◆ PROMPT ◆
All of the data below should be returned exactly.

◆ Records drawn from a dataset ◆
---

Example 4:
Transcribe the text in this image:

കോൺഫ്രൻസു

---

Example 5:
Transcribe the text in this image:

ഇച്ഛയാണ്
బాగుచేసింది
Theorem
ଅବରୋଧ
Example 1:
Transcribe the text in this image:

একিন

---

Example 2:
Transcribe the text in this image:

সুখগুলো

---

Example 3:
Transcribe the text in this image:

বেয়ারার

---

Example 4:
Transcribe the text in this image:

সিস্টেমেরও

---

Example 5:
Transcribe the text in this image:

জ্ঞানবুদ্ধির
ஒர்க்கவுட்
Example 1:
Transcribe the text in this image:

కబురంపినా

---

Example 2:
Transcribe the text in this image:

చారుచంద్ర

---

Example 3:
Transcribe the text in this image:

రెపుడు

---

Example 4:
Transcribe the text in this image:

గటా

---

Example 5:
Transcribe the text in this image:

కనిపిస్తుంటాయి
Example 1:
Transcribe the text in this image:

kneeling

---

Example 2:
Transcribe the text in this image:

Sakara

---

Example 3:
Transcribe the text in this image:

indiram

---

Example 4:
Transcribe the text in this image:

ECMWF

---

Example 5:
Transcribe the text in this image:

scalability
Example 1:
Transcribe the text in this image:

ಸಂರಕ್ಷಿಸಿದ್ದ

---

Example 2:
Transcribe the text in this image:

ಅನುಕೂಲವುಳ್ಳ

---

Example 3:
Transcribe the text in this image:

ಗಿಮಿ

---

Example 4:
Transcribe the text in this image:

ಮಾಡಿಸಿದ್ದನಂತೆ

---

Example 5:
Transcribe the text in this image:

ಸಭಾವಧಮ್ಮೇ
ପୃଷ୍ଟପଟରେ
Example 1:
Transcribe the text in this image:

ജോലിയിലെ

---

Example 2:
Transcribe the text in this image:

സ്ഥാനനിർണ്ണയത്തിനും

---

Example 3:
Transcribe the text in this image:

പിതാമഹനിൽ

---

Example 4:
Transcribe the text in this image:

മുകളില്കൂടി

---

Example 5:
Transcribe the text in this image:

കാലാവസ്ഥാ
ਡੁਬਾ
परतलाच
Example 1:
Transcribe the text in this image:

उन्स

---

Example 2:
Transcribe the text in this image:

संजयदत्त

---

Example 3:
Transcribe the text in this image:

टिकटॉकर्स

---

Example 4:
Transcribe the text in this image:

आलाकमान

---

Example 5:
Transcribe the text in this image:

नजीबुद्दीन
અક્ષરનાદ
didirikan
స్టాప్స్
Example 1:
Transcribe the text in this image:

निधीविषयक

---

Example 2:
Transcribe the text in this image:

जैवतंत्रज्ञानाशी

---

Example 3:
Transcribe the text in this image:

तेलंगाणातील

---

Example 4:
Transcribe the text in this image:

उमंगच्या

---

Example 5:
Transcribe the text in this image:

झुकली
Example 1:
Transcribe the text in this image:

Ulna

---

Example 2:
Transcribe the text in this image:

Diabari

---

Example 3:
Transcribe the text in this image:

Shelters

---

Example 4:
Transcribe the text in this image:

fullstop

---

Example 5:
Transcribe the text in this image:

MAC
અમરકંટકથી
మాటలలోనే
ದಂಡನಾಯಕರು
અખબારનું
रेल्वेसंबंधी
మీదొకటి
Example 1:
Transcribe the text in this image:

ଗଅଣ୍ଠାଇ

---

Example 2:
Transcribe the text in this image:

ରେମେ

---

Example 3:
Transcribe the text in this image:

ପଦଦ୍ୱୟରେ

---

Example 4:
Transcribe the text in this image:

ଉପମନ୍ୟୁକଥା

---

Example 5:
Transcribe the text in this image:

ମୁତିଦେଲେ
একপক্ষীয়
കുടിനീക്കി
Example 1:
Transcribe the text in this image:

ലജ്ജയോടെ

◆ EXERCISE ANSWER ◆
---

Example 4:
Transcribe the text in this image:

കോൺഫ്രൻസു

---

Example 5:
Transcribe the text in this image:

ഇച്ഛയാണ്
బాగుచేసింది
Theorem
ଅବରୋଧ
Example 1:
Transcribe the text in this image:

একিন

---

Example 2:
Transcribe the text in this image:

সুখগুলো

---

Example 3:
Transcribe the text in this image:

বেয়ারার

---

Example 4:
Transcribe the text in this image:

সিস্টেমেরও

---

Example 5:
Transcribe the text in this image:

জ্ঞানবুদ্ধির
ஒர்க்கவுட்
Example 1:
Transcribe the text in this image:

కబురంపినా

---

Example 2:
Transcribe the text in this image:

చారుచంద్ర

---

Example 3:
Transcribe the text in this image:

రెపుడు

---

Example 4:
Transcribe the text in this image:

గటా

---

Example 5:
Transcribe the text in this image:

కనిపిస్తుంటాయి
Example 1:
Transcribe the text in this image:

kneeling

---

Example 2:
Transcribe the text in this image:

Sakara

---

Example 3:
Transcribe the text in this image:

indiram

---

Example 4:
Transcribe the text in this image:

ECMWF

---

Example 5:
Transcribe the text in this image:

scalability
Example 1:
Transcribe the text in this image:

ಸಂರಕ್ಷಿಸಿದ್ದ

---

Example 2:
Transcribe the text in this image:

ಅನುಕೂಲವುಳ್ಳ

---

Example 3:
Transcribe the text in this image:

ಗಿಮಿ

---

Example 4:
Transcribe the text in this image:

ಮಾಡಿಸಿದ್ದನಂತೆ

---

Example 5:
Transcribe the text in this image:

ಸಭಾವಧಮ್ಮೇ
ପୃଷ୍ଟପଟରେ
Example 1:
Transcribe the text in this image:

ജോലിയിലെ

---

Example 2:
Transcribe the text in this image:

സ്ഥാനനിർണ്ണയത്തിനും

---

Example 3:
Transcribe the text in this image:

പിതാമഹനിൽ

---

Example 4:
Transcribe the text in this image:

മുകളില്കൂടി

---

Example 5:
Transcribe the text in this image:

കാലാവസ്ഥാ
ਡੁਬਾ
परतलाच
Example 1:
Transcribe the text in this image:

उन्स

---

Example 2:
Transcribe the text in this image:

संजयदत्त

---

Example 3:
Transcribe the text in this image:

टिकटॉकर्स

---

Example 4:
Transcribe the text in this image:

आलाकमान

---

Example 5:
Transcribe the text in this image:

नजीबुद्दीन
અક્ષરનાદ
didirikan
స్టాప్స్
Example 1:
Transcribe the text in this image:

निधीविषयक

---

Example 2:
Transcribe the text in this image:

जैवतंत्रज्ञानाशी

---

Example 3:
Transcribe the text in this image:

तेलंगाणातील

---

Example 4:
Transcribe the text in this image:

उमंगच्या

---

Example 5:
Transcribe the text in this image:

झुकली
Example 1:
Transcribe the text in this image:

Ulna

---

Example 2:
Transcribe the text in this image:

Diabari

---

Example 3:
Transcribe the text in this image:

Shelters

---

Example 4:
Transcribe the text in this image:

fullstop

---

Example 5:
Transcribe the text in this image:

MAC
અમરકંટકથી
మాటలలోనే
ದಂಡನಾಯಕರು
અખબારનું
रेल्वेसंबंधी
మీదొకటి
Example 1:
Transcribe the text in this image:

ଗଅଣ୍ଠାଇ

---

Example 2:
Transcribe the text in this image:

ରେମେ

---

Example 3:
Transcribe the text in this image:

ପଦଦ୍ୱୟରେ

---

Example 4:
Transcribe the text in this image:

ଉପମନ୍ୟୁକଥା

---

Example 5:
Transcribe the text in this image:

ମୁତିଦେଲେ
একপক্ষীয়
കുടിനീക്കി
Example 1:
Transcribe the text in this image:

ലജ്ജയോടെ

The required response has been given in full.